Written instruction:
Could you render the listing below as a numbered list, skipping any blank lines and leaving the pictures out?

Recorded data:
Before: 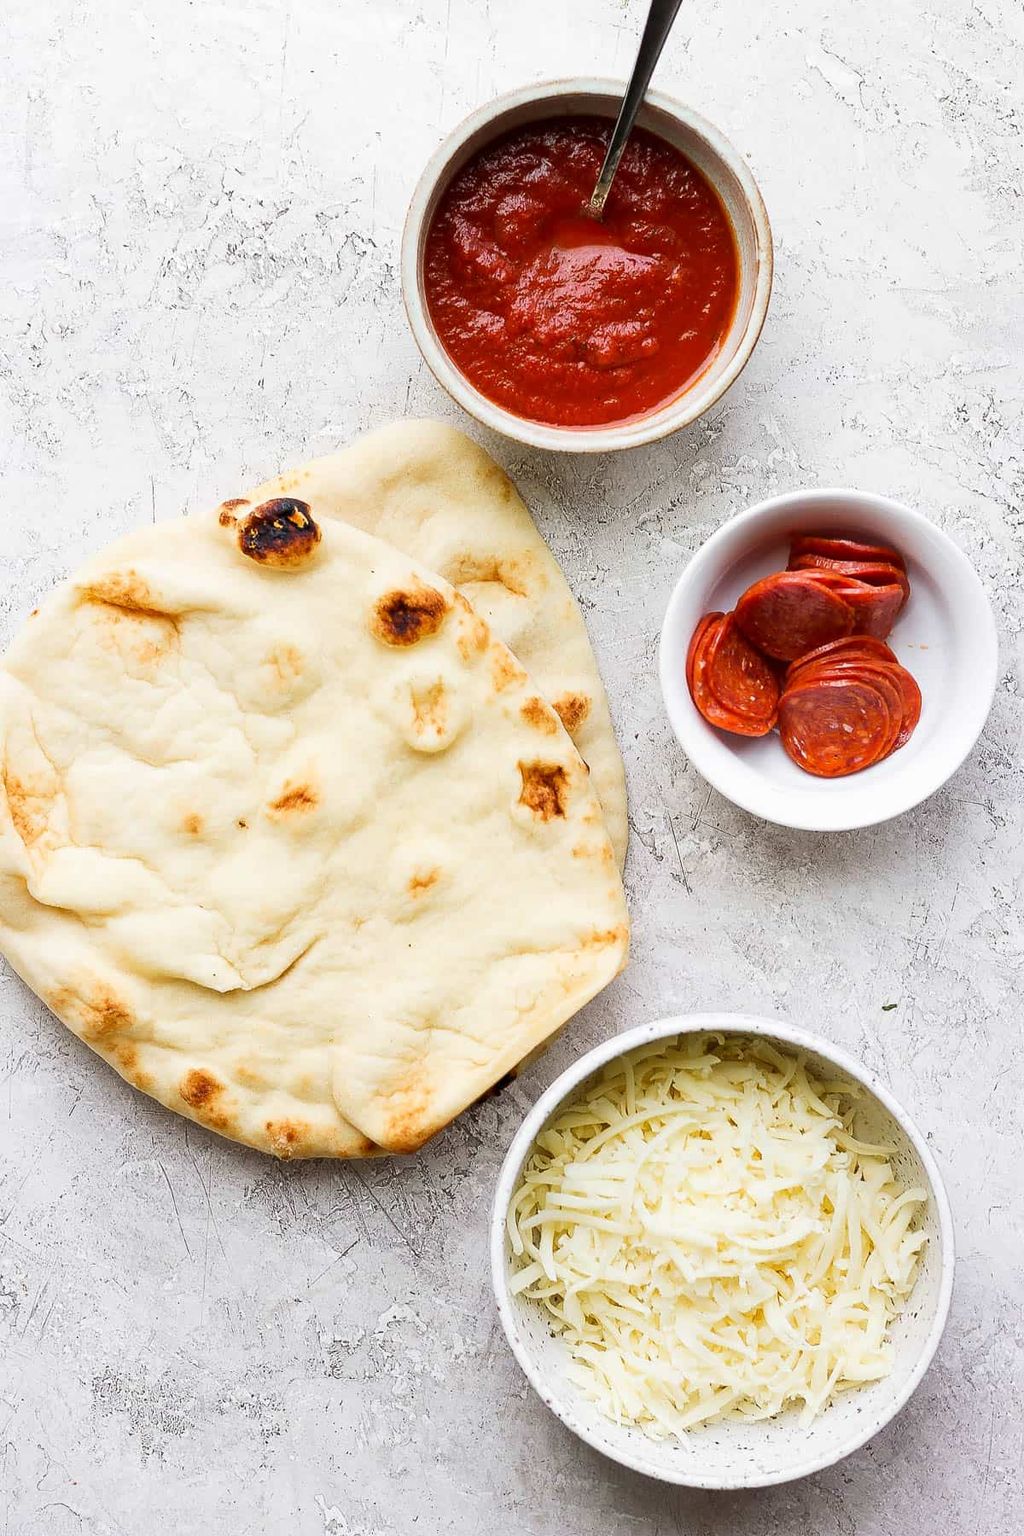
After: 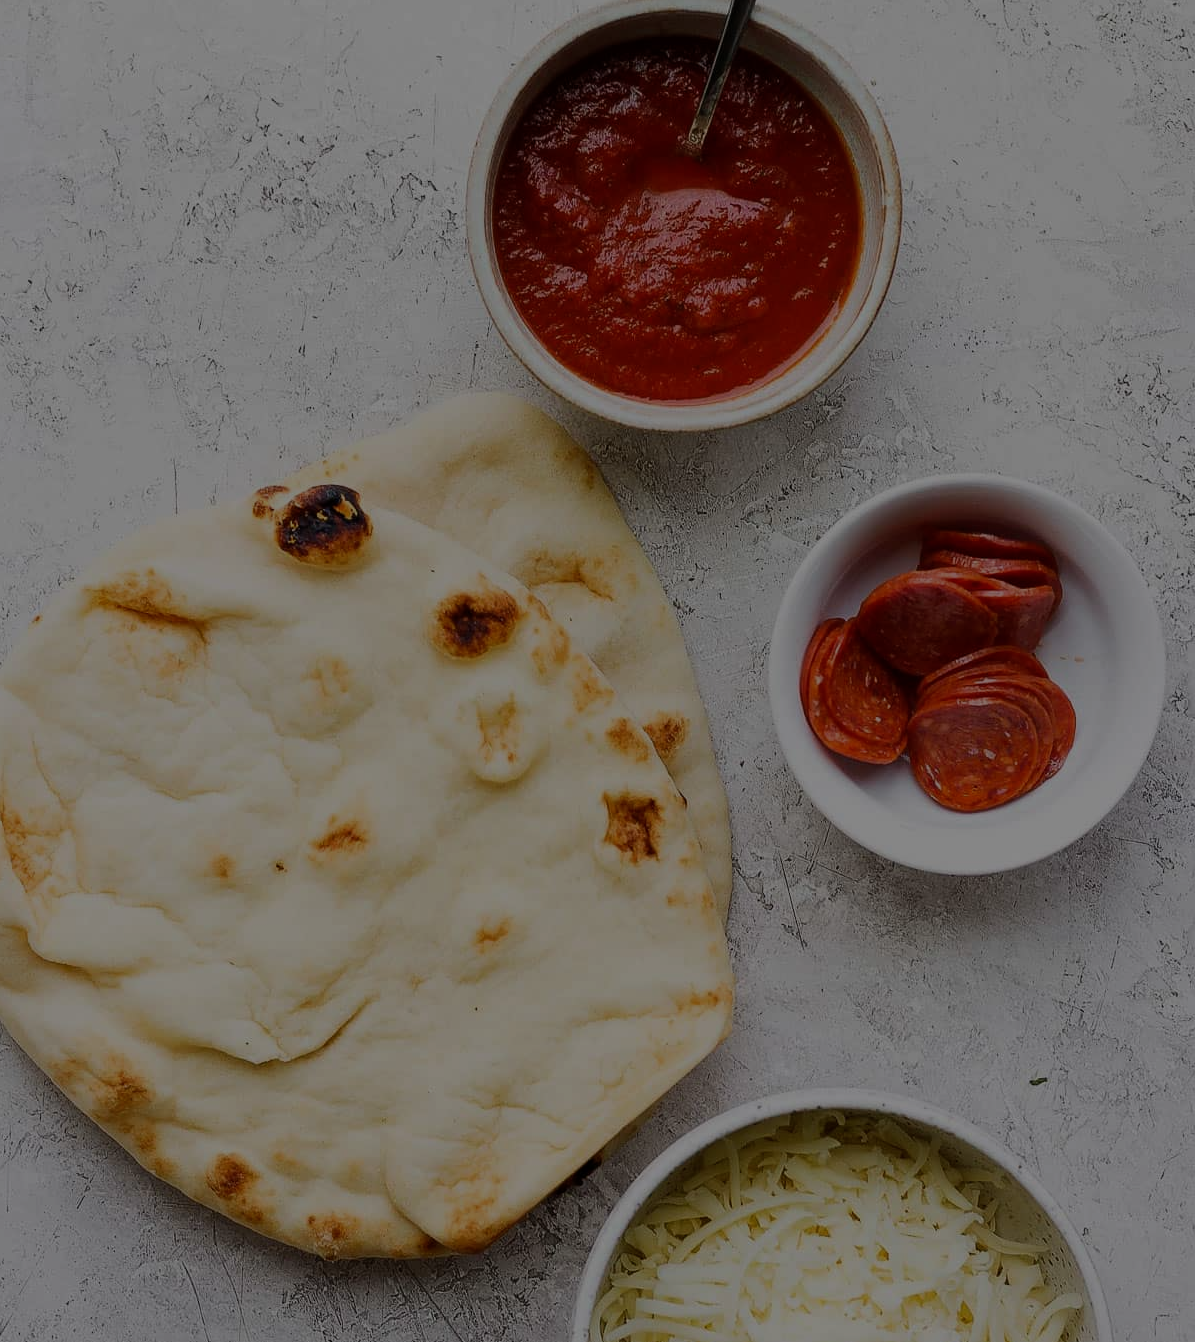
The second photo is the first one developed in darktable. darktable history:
exposure: exposure -2.034 EV, compensate exposure bias true, compensate highlight preservation false
crop: left 0.385%, top 5.514%, bottom 19.924%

Exercise answer:
1. Before: 
2. After: 
3. The second photo is the first one developed in darktable. darktable history:
4. exposure: exposure -2.034 EV, compensate exposure bias true, compensate highlight preservation false
5. crop: left 0.385%, top 5.514%, bottom 19.924%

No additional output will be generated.